Author Returns Home to Share Her Love Story… and Teach Others to Share Theirs
Weeks after the release of her new book, Amelia Possanza will visit City of Asylum to explore the question of what it's like to be gay in 2023.

PITTSBURGH NATIVE AMELIA POSSANZA, AUTHOR OF ‘LESBIAN LOVE STORY: A MEMOIR IN ARCHIVES,’ APPEARS THIS WEEK AT CITY OF ASYLUM. | PHOTO BY BECCA FARSACE
Author Amelia Possanza is returning to her hometown of Pittsburgh this week to share her story and help others in the queer community do the same.
In her debut book, “Lesbian Love Story: A Memoir In Archives,” Possanza uncovers the stories of seven historical lesbians who all experienced a grand love story. She retells and reimagines their memories, which were long buried in dusty records and silent libraries, and weaves them into a vibrant tapestry of queer life and love that spans the 20th century.
Now, less than a month after her book was released, she’s hosting a workshop at City of Asylum to share what she learned from her extensive research — the power of community support — and invite others to make their mark on the archives.
“In writing this book, I started out thinking a lot about romantic love,” Possanza says in a recent Zoom call from Brooklyn, New York. “But then, as the book went on, I was led in this other direction of things that were a lot about community love. I’m really excited to do this workshop because this book opened my eyes to the importance of community and showed me what communities can accomplish together in a really radical way.”
The workshop, titled “Archive Your (Queer) Life,” will be held on June 14 at 6 p.m. Tickets are free, but need to be reserved online before the program. Possanza says her goal for the night is to explore “the very big question of what it means to be queer in 2023” and create a time capsule to preserve Pittsburgh’s many answers to that question.
She said the first step in accomplishing that goal is to help her audience understand how we create archives everyday, as we take pictures, write in diaries and curate the perfect wardrobe, even if we are not aware of it.
“When people hear archives, they think libraries, scholarship, academia,” Possanza says. “But in day-to-day practice, [creating archives] can be really personal and romantic and creative.”
Each workshop participant is asked to bring pictures and other mementos, such as letters, newspaper clippings and ticket stubs, to the event. Guests will learn how to create their own digital archive documents in Canva, Google Docs and other platforms. Then, Possanza will invite everyone to share their stories with one another and combine their documents into one time capsule of lived queer experience.
Possanza says she hopes that participants will walk away from the workshop with an understanding of how to make record keeping a regular practice in life, a skill that she sees as crucial because every archive becomes a part of both what defines us now and how we will be remembered in the future.
In fact, the idea of being remembered and having your story shared is what initially pushed Possanza to write “Lesbian Love Story.”
“I think in my reading as a young person, there weren’t a lot of lesbian role models, and so I went out in search of them,” she says about the inspiration for the book.

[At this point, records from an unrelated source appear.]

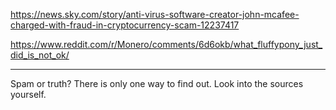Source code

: https://news.sky.com/story/anti-virus-software-creator-john-mcafee-charged-with-fraud-in-cryptocurrency-scam-12237417

https://www.reddit.com/r/Monero/comments/6d6okb/what_fluffypony_just_did_is_not_ok/

----

Spam or truth? There is only one way to find out. Look into the sources yourself.

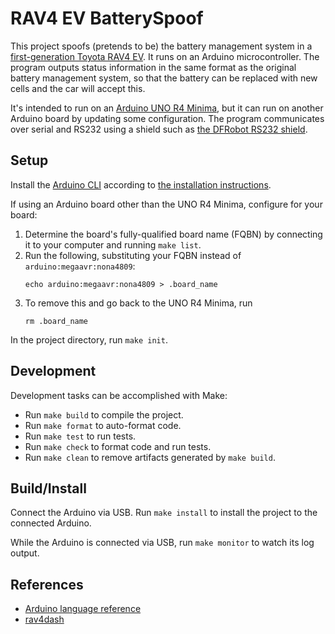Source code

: # RAV4 EV BatterySpoof

This project spoofs (pretends to be) the battery management system in a
[first-generation Toyota RAV4 EV](https://en.wikipedia.org/wiki/Toyota_RAV4_EV#First_generation_(1997)).
It runs on an Arduino microcontroller.
The program outputs status information in the same format as the original
battery management system, so that the battery can be replaced with new cells
and the car will accept this.

It's intended to run on an
[Arduino UNO R4 Minima](https://docs.arduino.cc/hardware/uno-r4-minima/), but it
can run on another Arduino board by updating some configuration.
The program communicates over serial and RS232 using a shield such as
[the DFRobot RS232 shield](https://www.dfrobot.com/product-1030.html).

## Setup

Install the [Arduino CLI](https://github.com/arduino/arduino-cli?tab=readme-ov-file)
according to [the installation instructions](https://arduino.github.io/arduino-cli/latest/installation/).

If using an Arduino board other than the UNO R4 Minima, configure for your
board:
1. Determine the board's fully-qualified board name (FQBN) by connecting it to
   your computer and running `make list`.
2. Run the following, substituting your FQBN instead of
   `arduino:megaavr:nona4809`:
   ```shell
   echo arduino:megaavr:nona4809 > .board_name
   ```
3. To remove this and go back to the UNO R4 Minima, run
   ```shell
   rm .board_name
   ```

In the project directory, run `make init`.

## Development

Development tasks can be accomplished with Make:
- Run `make build` to compile the project.
- Run `make format` to auto-format code.
- Run `make test` to run tests.
- Run `make check` to format code and run tests.
- Run `make clean` to remove artifacts generated by `make build`.

## Build/Install

Connect the Arduino via USB.
Run `make install` to install the project to the connected Arduino.

While the Arduino is connected via USB, run `make monitor` to watch its log
output.

## References

- [Arduino language reference](https://docs.arduino.cc/language-reference/)
- [rav4dash](https://github.com/jerkey/rav4dash)
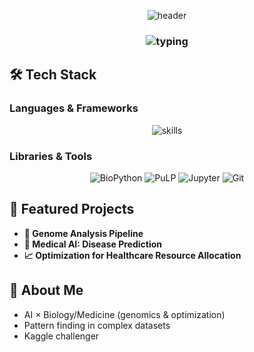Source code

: <!-- Waving Gradient Banner (header) -->
<p align="center">
  <img src="https://capsule-render.vercel.app/api?type=waving&height=180&color=0:4B8BBE,100:306998&text=mizomizo1&fontColor=ffffff&fontAlign=50&fontAlignY=35&desc=AI%20%7C%20Computational%20Biology%20%7C%20Optimization&descAlign=50&descAlignY=60" alt="header" />
</p>

<!-- Animated Typing Subtitle -->
<h3 align="center">
  <img src="https://readme-typing-svg.demolab.com?font=Fira+Code&weight=500&size=22&pause=1000&center=true&vCenter=true&width=820&color=4B8BBE&lines=Medical+Student+in+Osaka;AI+%26+Computational+Biology+Enthusiast;Optimization+%2F+Genome+Analysis+%2F+PyTorch" alt="typing" />
</h3>

## 🛠 Tech Stack

### Languages & Frameworks
<p align="center">
  <img src="https://skillicons.dev/icons?i=python,html,css,js,mysql,pytorch" alt="skills" />
</p>

### Libraries & Tools
<p align="center">
  <!-- Skill Iconsにないものはバッジで補完 -->
  <img src="https://img.shields.io/badge/BioPython-009688?style=for-the-badge&logo=python&logoColor=white" alt="BioPython" />
  <img src="https://img.shields.io/badge/PuLP-FFC107?style=for-the-badge&logo=python&logoColor=black" alt="PuLP" />
  <img src="https://img.shields.io/badge/Notebook-Jupyter-F37626?style=for-the-badge&logo=jupyter&logoColor=white" alt="Jupyter" />
  <img src="https://img.shields.io/badge/Version%20Control-Git-F05032?style=for-the-badge&logo=git&logoColor=white" alt="Git" />
</p>

## 📌 Featured Projects
- **🧬 Genome Analysis Pipeline** 
- **🤖 Medical AI: Disease Prediction** 
- **📈 Optimization for Healthcare Resource Allocation**

## 🚀 About Me
- AI × Biology/Medicine (genomics & optimization)  
- Pattern finding in complex datasets  
- Kaggle challenger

But Possanza quickly learned that queer stories are difficult to find in the historical record. Because lesbian couples in the 20th century often didn’t have traditional wedding certificates, children to pass documents down to or the freedom to talk about their journeys openly, their lives were easily erased from history. Or, their stories were only preserved by the people who wanted to suppress them, such as police officers who archived arrest records.
While the 21st century has presented new opportunities for queer people to record their stories, mainly through the ease of taking and sharing pictures, Possanza says there are unique challenges to preserving memories now too.
She cites the climate of this “politically charged” year as one of the main obstacles, saying that hate speech, bans on drag shows, the restriction of health care and other attempts to prevent people from living their authentic lives will alter how queer people of this generation are remembered.
So, Possanza says it is just as important now as before to preserve the whole picture of queer experience.
“I’d love to say that we’re at this moment where queer people are in the mainstream and our stories are entering the mainstream,” she says. “But that’s not the only thing going on right now. There is a lot of other queer culture and resistance happening.”
You can learn more about Possanza’s book in an event called “Weaving the Threads of Lesbian Love with Amelia Possanza” on Tuesday, June 13 at 7 p.m. at City of Asylum. She will speak in a conversation mediated by Harrison Apple, the co-founder of the Pittsburgh Queer History Project, about how she discovered lesbian love stories in historical records and wrote new scenes into the women’s lives to reimagine “tender and intimate moments that people might not have had the freedom to record.”
Possanza says she’s happy to have this conversation and her workshop in Pittsburgh, a city that she sees as a “haven” for queer people that is experiencing new growth.
“For a long time, Pittsburgh was seen as a dying city,” she says. “But it’s experiencing a real renaissance, and I’m excited to come home and learn about people’s stories.”